··· Provided records

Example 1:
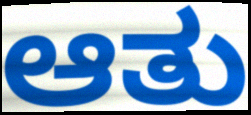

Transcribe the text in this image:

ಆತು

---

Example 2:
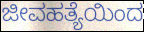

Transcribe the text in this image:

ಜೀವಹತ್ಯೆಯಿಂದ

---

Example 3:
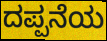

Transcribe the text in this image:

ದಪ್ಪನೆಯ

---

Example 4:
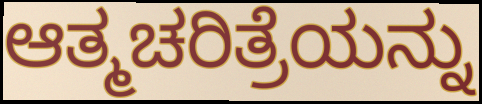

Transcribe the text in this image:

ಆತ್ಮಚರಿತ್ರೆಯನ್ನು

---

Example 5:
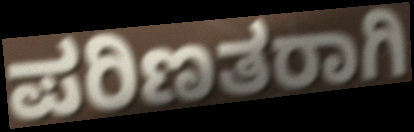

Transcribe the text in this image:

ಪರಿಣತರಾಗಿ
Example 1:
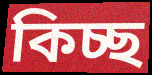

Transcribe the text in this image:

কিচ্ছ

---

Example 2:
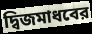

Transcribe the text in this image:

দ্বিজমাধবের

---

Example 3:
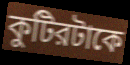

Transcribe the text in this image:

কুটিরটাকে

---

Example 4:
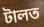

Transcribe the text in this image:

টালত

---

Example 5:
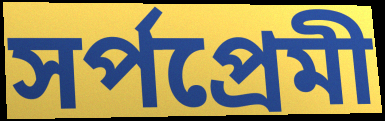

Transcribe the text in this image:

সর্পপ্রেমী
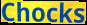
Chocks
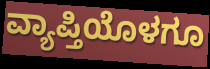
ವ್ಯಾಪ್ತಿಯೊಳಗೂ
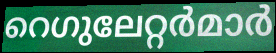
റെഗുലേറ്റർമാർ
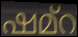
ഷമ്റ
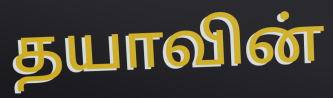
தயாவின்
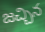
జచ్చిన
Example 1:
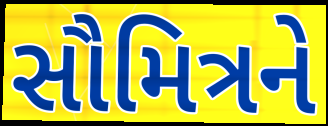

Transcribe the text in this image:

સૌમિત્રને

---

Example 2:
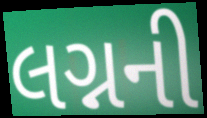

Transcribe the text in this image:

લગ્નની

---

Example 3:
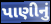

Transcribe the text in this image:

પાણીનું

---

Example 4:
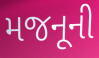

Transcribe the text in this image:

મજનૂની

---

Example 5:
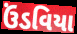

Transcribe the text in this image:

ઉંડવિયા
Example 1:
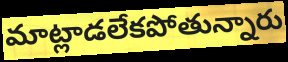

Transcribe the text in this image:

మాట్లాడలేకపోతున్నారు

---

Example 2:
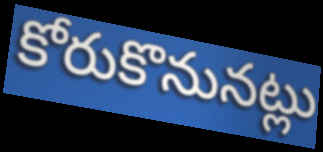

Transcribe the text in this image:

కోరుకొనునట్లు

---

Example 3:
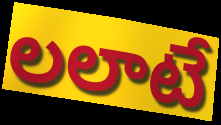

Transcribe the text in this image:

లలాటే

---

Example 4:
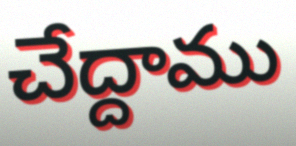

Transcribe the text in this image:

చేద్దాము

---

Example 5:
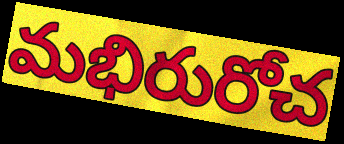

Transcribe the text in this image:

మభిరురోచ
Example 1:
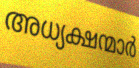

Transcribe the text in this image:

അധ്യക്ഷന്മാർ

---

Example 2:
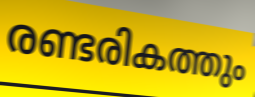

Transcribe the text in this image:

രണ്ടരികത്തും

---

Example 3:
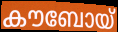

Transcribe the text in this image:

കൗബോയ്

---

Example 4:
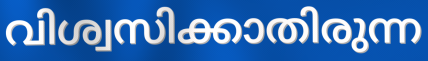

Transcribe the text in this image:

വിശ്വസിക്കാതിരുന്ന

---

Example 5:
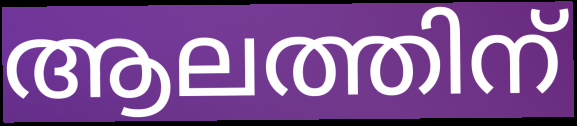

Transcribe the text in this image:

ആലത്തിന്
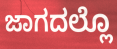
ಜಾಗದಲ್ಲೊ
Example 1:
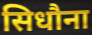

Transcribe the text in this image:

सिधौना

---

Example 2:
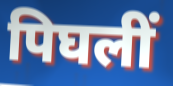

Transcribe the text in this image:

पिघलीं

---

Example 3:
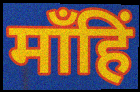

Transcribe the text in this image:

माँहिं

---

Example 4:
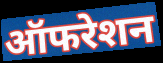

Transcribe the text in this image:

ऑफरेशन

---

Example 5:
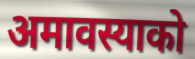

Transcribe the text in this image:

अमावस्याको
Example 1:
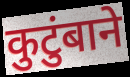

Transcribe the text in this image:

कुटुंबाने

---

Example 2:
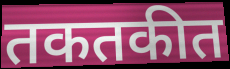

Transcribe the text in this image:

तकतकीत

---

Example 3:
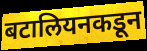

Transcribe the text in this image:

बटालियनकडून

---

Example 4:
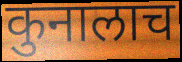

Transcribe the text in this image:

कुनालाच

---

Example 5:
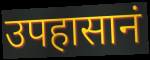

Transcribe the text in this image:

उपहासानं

······

- _Problem to work on_
Please reproduce the material above word for word, without its images.

- _Task solution_
Example 1:

Transcribe the text in this image:

ಆತು

---

Example 2:

Transcribe the text in this image:

ಜೀವಹತ್ಯೆಯಿಂದ

---

Example 3:

Transcribe the text in this image:

ದಪ್ಪನೆಯ

---

Example 4:

Transcribe the text in this image:

ಆತ್ಮಚರಿತ್ರೆಯನ್ನು

---

Example 5:

Transcribe the text in this image:

ಪರಿಣತರಾಗಿ
Example 1:

Transcribe the text in this image:

কিচ্ছ

---

Example 2:

Transcribe the text in this image:

দ্বিজমাধবের

---

Example 3:

Transcribe the text in this image:

কুটিরটাকে

---

Example 4:

Transcribe the text in this image:

টালত

---

Example 5:

Transcribe the text in this image:

সর্পপ্রেমী
Chocks
ವ್ಯಾಪ್ತಿಯೊಳಗೂ
റെഗുലേറ്റർമാർ
ഷമ്റ
தயாவின்
జచ్చిన
Example 1:

Transcribe the text in this image:

સૌમિત્રને

---

Example 2:

Transcribe the text in this image:

લગ્નની

---

Example 3:

Transcribe the text in this image:

પાણીનું

---

Example 4:

Transcribe the text in this image:

મજનૂની

---

Example 5:

Transcribe the text in this image:

ઉંડવિયા
Example 1:

Transcribe the text in this image:

మాట్లాడలేకపోతున్నారు

---

Example 2:

Transcribe the text in this image:

కోరుకొనునట్లు

---

Example 3:

Transcribe the text in this image:

లలాటే

---

Example 4:

Transcribe the text in this image:

చేద్దాము

---

Example 5:

Transcribe the text in this image:

మభిరురోచ
Example 1:

Transcribe the text in this image:

അധ്യക്ഷന്മാർ

---

Example 2:

Transcribe the text in this image:

രണ്ടരികത്തും

---

Example 3:

Transcribe the text in this image:

കൗബോയ്

---

Example 4:

Transcribe the text in this image:

വിശ്വസിക്കാതിരുന്ന

---

Example 5:

Transcribe the text in this image:

ആലത്തിന്
ಜಾಗದಲ್ಲೊ
Example 1:

Transcribe the text in this image:

सिधौना

---

Example 2:

Transcribe the text in this image:

पिघलीं

---

Example 3:

Transcribe the text in this image:

माँहिं

---

Example 4:

Transcribe the text in this image:

ऑफरेशन

---

Example 5:

Transcribe the text in this image:

अमावस्याको
Example 1:

Transcribe the text in this image:

कुटुंबाने

---

Example 2:

Transcribe the text in this image:

तकतकीत

---

Example 3:

Transcribe the text in this image:

बटालियनकडून

---

Example 4:

Transcribe the text in this image:

कुनालाच

---

Example 5:

Transcribe the text in this image:

उपहासानं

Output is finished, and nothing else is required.